Another expert, Dr. Awopeju Temitayo, said the laboratory workers must be more conscious than any other person in the case of Ebola, adding that the room where an Ebola patient is being kept and the laboratory where the blood sample is examined are highly infectious and should be avoided except with safety wears.
“I think I will suggest that we should be more careful at our various homes and environment. Some of us sleep in the same house with rat and we don’t care to chase them away from our homes. From today, I want to plead that we should kill the rats and ensure that no other ones come into our house again. This is because we don’t know where the rat is coming from. It may have contact with animals living with Ebola virus. People must also learn how to avoid fresh meat, stop touching fresh meat; those in abattoir are in a very high risk because they touch fresh meat.
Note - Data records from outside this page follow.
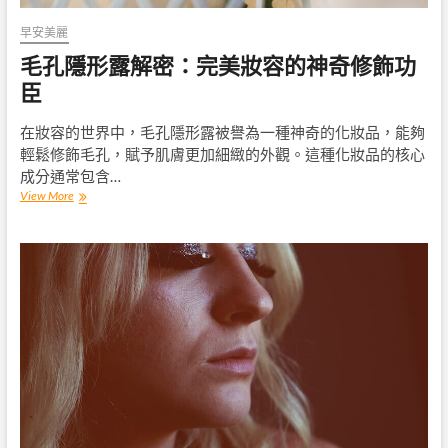
早安美麗
毛孔隱形露解密：完美妝容的神奇修飾功
臣
在妝容的世界中，毛孔隱形露被譽為一種神奇的化妝品，能夠
輕鬆修飾毛孔，賦予肌膚更加細緻的外觀。這種化妝品的核心
成分通常包含…
毛
View More
孔
隱
形
露
解
密：
完
美
妝
容
的
神
奇
修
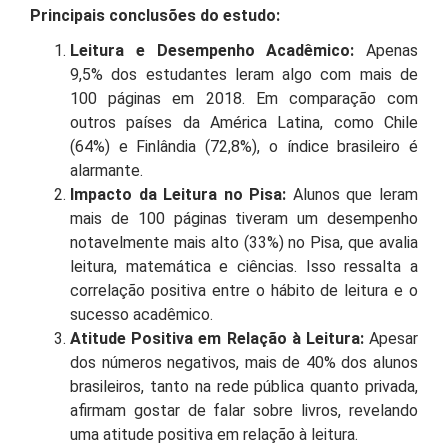
Principais conclusões do estudo:
Leitura e Desempenho Acadêmico:
Apenas
9,5% dos estudantes leram algo com mais de
100 páginas em 2018. Em comparação com
outros países da América Latina, como Chile
(64%) e Finlândia (72,8%), o índice brasileiro é
alarmante.
Impacto da Leitura no Pisa:
Alunos que leram
mais de 100 páginas tiveram um desempenho
notavelmente mais alto (33%) no Pisa, que avalia
leitura, matemática e ciências. Isso ressalta a
correlação positiva entre o hábito de leitura e o
sucesso acadêmico.
Atitude Positiva em Relação à Leitura:
Apesar
dos números negativos, mais de 40% dos alunos
brasileiros, tanto na rede pública quanto privada,
afirmam gostar de falar sobre livros, revelando
uma atitude positiva em relação à leitura.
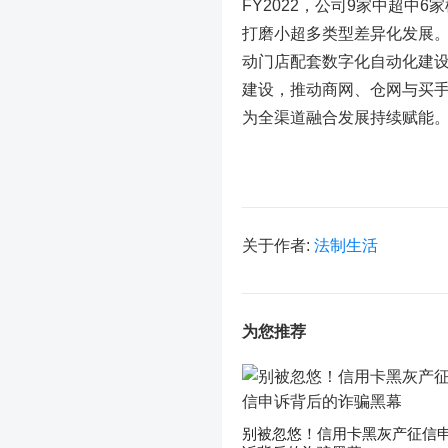
FY2022，公司9家中超
打磨小超多类型差异化发展。
动门店配套数字化自动化建
建设，推动商网、仓网与买
为全渠道融合发展持续赋能
关于作者:
法制生活
为您推荐
别被忽悠！信用卡黑灰产征信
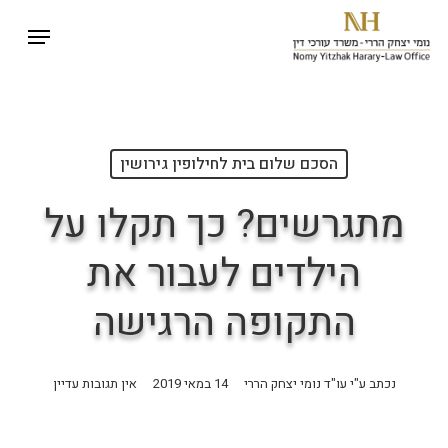
p
Menu
o
Close
n
Menu
t
הסכם שלום בית לחילופין גירושין
מתגרשים? כך תקלו על
הילדים לעבור את
התקופה הרגישה
נכתב ע"י
עו"ד נומי יצחק הררי
14 במאי 2019
אין תגובות עדיין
If that meat has Ebola virus, then the virus is more effective in fresh meat than when it is boiled or dried.”
Significantly, many in the state still consider Ebola a myth. A visit to motor parks and drinking joints showed that the ‘word’ Ebola sounded funny to this class of people. For them, it is another trick by the Whiteman to deceive Africans.
Mr. Boniface Nduka, a bus assistant popularly called conductor, said: “Please don’t allow people to deceive you; it was HIV/AIDS to Lassa, now it is Ebola. How did they know that the name is Ebola? Oh, the Whiteman has been using our brain. If this disease kills the way they are talking about it now, we would have been in the grave. Now think about it, how many Whitemen have contacted the disease?”
A passenger, who spoke with Niger Delta Report on a bus heading to Mile 4 axis of Port Harcourt, Chinaka Ugomati, said: “There is nothing called Ebola disease, it is another strategy for America to make money from the African countries. The Americans know about the disease; that was they were able to stabilise their citizens who contracted the Ebola disease. Where do they see the drugs? Believe me, they are after our oil; they want to wipe us out as to take our oil.”
The argument by Ugomati and Nduka show that more awareness still needs to be done.